Borgo Roma a Verona è un quartiere di frontiera, a soli tre chilometri in linea d’aria da piazza Bra ma a una distanza sociale incolmabile. «Io mi sono fatto sei mesi di galera», dice Grig divorando la sua sigaretta. Galera a 16 anni? Perché? «Rapina bro’».
Che tipo di rapine? Nei negozi? Ai coetanei? «Ogni tipo di rapina. Mi vedi, no? A me piace vestirmi bene e la roba costa un sacco di soldi. Se resto a secco, da qualche parte me li prendo». A Milano direbbero che è uno dei latinos, qui a Treviso è semplicemente un maranza insieme a tanti altri giovani di seconda generazione.
I sogni di questi ragazzi
«Ho fatto una rapina anche con la pistola, non è difficile procurarsela. Un mio amico si è preso perfino un kalashnikov». Grig ascolta la musica rap, il compaesano Jamil è uno dei suoi idoli musicali. Vorrebbe diventare come lui e infatti ha il telefonino pieno di testi auto prodotti. «Ho iniziato durante i mesi in carcere e adesso continuo, magari un giorno riuscirò a produrre qualche brano».

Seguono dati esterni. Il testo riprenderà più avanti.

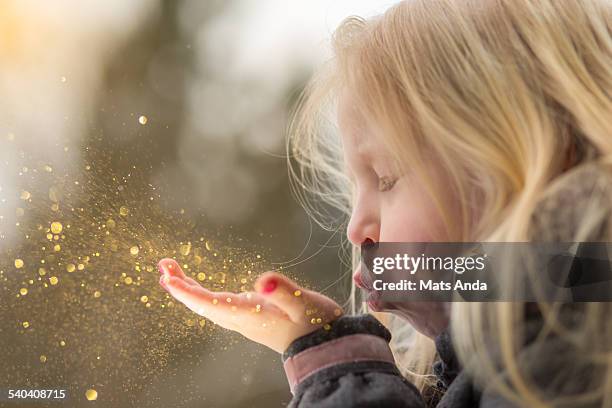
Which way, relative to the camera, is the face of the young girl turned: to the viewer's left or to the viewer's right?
to the viewer's left

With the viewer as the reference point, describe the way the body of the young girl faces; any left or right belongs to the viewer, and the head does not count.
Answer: facing to the left of the viewer
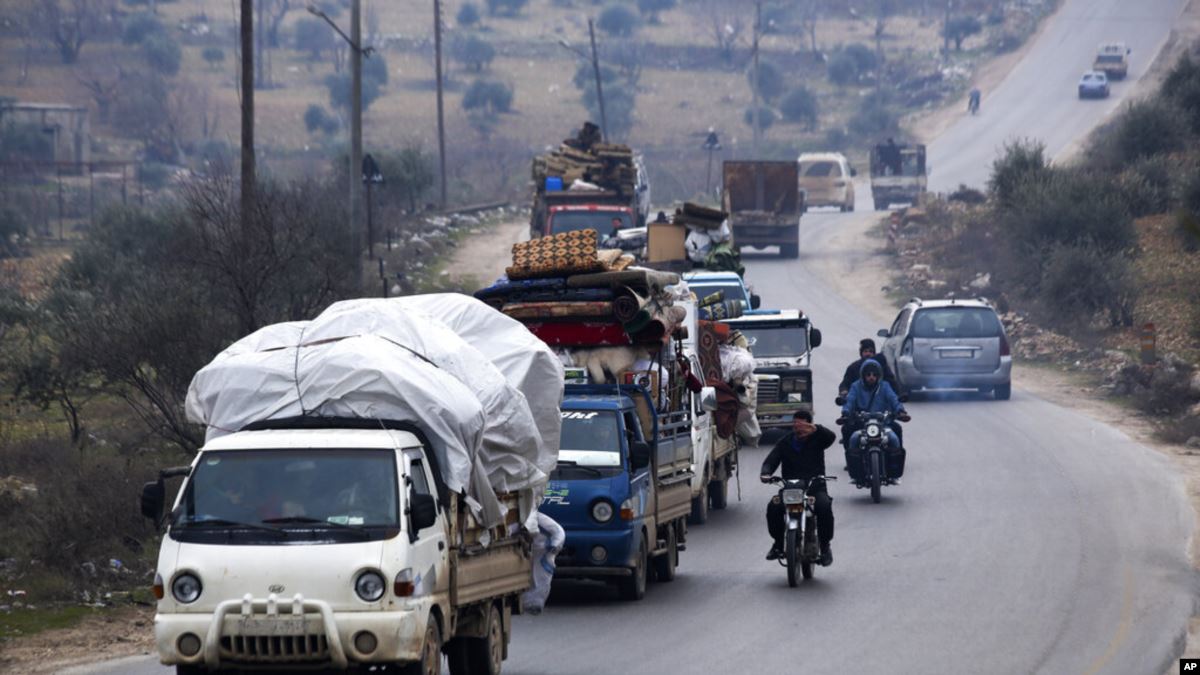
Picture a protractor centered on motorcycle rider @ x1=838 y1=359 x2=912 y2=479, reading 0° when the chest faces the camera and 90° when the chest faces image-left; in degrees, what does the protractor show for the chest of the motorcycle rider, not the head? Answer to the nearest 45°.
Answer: approximately 0°

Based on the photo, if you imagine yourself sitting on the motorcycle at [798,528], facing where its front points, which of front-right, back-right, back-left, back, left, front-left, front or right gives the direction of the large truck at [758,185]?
back

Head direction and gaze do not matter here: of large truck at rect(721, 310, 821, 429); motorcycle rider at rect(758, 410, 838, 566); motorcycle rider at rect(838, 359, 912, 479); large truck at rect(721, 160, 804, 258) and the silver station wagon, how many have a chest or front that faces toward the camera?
3

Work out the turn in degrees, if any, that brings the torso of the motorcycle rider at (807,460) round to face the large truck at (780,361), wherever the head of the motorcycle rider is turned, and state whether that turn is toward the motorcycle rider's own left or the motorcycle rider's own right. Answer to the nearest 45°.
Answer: approximately 180°

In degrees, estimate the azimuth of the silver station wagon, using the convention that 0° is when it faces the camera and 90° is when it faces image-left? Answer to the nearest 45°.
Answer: approximately 180°

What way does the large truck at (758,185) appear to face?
away from the camera

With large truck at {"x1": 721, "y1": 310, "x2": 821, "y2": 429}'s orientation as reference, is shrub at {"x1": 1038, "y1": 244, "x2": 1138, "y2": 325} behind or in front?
behind

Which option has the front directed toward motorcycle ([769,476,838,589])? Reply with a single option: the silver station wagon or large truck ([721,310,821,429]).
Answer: the large truck

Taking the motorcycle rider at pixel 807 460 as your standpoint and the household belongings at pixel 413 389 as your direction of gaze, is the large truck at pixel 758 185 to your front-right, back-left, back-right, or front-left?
back-right

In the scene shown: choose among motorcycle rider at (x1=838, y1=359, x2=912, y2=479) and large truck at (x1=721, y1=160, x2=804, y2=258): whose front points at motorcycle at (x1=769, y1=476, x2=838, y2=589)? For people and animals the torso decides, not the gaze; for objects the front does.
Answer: the motorcycle rider

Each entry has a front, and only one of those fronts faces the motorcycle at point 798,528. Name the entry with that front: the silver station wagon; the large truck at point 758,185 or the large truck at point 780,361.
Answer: the large truck at point 780,361

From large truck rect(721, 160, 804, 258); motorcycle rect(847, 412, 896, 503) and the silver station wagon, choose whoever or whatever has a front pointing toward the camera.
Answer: the motorcycle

Inizia a leggerne uno, cantandolo con tutte le sue rime, con il suo carico di sofferenza. “mi importa dei soldi non mi importa del successo; cresciuto senza una madre va bene lo stesso; occhi pieni di rabbia per questo che voglio cambiare; ma è sempre la solita storia non so come fare”.

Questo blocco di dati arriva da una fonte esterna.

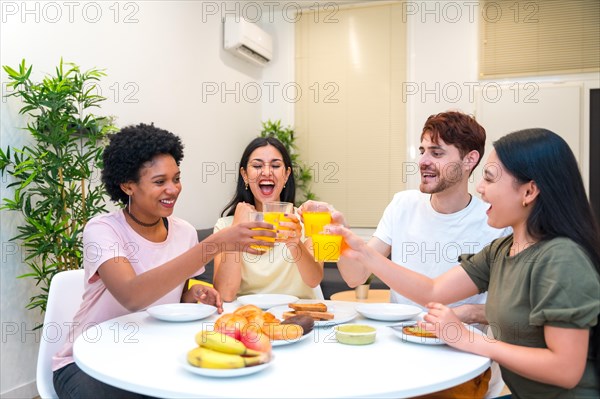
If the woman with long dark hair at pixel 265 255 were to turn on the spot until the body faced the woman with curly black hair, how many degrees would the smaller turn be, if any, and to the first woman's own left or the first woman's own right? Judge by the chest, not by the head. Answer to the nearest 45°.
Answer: approximately 45° to the first woman's own right

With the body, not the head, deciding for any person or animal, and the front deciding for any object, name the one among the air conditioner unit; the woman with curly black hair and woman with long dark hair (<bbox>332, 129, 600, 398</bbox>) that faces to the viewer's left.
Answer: the woman with long dark hair

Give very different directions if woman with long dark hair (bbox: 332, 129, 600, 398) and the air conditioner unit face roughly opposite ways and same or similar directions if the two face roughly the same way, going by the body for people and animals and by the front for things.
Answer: very different directions

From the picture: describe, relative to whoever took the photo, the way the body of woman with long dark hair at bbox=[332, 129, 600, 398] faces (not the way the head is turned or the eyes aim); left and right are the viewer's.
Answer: facing to the left of the viewer

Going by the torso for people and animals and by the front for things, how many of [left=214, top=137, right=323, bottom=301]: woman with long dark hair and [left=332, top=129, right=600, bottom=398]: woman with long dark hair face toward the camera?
1

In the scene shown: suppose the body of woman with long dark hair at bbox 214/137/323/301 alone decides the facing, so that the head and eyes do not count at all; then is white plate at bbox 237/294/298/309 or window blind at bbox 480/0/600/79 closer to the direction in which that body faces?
the white plate

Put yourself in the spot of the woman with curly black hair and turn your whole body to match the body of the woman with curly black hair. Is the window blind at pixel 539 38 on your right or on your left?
on your left

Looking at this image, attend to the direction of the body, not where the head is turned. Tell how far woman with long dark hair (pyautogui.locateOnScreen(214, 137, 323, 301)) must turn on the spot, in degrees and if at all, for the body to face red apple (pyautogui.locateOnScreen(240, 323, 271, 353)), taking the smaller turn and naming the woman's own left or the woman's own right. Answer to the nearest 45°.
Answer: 0° — they already face it

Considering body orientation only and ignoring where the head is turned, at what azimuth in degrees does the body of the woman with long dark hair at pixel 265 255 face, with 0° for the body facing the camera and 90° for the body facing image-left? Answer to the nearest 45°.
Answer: approximately 0°

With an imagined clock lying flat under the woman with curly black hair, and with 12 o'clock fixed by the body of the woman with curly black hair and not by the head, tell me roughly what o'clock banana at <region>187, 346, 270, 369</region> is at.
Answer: The banana is roughly at 1 o'clock from the woman with curly black hair.

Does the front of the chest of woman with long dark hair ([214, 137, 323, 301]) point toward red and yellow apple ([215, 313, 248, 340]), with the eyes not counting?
yes

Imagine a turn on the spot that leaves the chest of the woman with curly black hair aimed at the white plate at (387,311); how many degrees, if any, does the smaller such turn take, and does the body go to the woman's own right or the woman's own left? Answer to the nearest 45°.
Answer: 0° — they already face it

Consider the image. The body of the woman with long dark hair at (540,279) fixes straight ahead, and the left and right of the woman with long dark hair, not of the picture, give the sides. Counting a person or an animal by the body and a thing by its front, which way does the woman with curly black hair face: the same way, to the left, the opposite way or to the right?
the opposite way
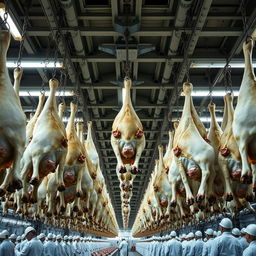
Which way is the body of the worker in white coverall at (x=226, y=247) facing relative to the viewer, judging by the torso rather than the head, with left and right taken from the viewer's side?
facing away from the viewer

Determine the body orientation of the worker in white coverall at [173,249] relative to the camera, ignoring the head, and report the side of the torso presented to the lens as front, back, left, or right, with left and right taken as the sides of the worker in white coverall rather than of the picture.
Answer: back

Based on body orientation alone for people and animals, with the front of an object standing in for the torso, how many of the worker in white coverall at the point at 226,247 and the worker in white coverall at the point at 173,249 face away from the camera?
2

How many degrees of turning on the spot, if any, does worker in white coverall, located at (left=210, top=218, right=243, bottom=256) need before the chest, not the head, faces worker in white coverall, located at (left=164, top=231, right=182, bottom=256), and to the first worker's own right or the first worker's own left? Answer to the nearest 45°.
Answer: approximately 45° to the first worker's own left

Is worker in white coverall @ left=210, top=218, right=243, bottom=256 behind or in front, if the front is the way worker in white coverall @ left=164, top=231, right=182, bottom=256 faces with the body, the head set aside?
behind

Nel frattempo torna anche Thomas il bulgaro, due giovani africani gli danno il cinque, lui cammina leggero.
«Per me questo sarà il primo Natale con tutta la famiglia, perché mio padre in casa non c’è mai stato», dice, provando a raccontare il suo disagio. «Mia madre mi ha aiutato pagandomi la scuola professionale e adesso che lavoro voglio essere io ad aiutare lei».
Thomas si vanta per la sua cultura musicale, cita qualche brano dei Doors e dice di non apprezzare i trapper come Baby Touché o Simba la Rue. «Però una volta abbiamo fatto serata insieme, ha pagato tutto Touché, eravamo più di 50 persone».
Sotto gli occhi di tutti
Sotto il portico del Pam ci sono quattro giovani africani. Ballano e cantano. Avranno sì e no 15 anni. Ma sentire cos’hanno da dire non si può, perché subito si avvicina un ragazzo sulla ventina e zittisce tutti.
“Media statura, caucasico”, scriverebbero nei rapporti di polizia. In piazza Borsa a Treviso deve essere una specie di boss, forse uno di quelli che gestiscono i cosiddetti “cavallini”, ragazzetti che vanno da una parte all’altra della città a consegnare le dosi di droga. L’obbedienza in cambio di un lavoro remunerativo.
È Treviso ma potrebbe essere piazza Garibaldi a Padova, oppure Marghera, o parco Città di Bologna a Belluno. Il sistema è lo stesso, le nevrosi degli adolescenti pure.
Quando è sera Nadia, che guida i pullman di linea Mom, li osserva mentre si spintonano in stazione dopo un pomeriggio passato a bere, fumare e sniffare. Alcuni salgono sul bus per tornare a casa, con i pantaloni larghi a scendere e le mutande in bella vista.
«Sarà una serata complicata», dice l’autista. L’ennesima serata complicata.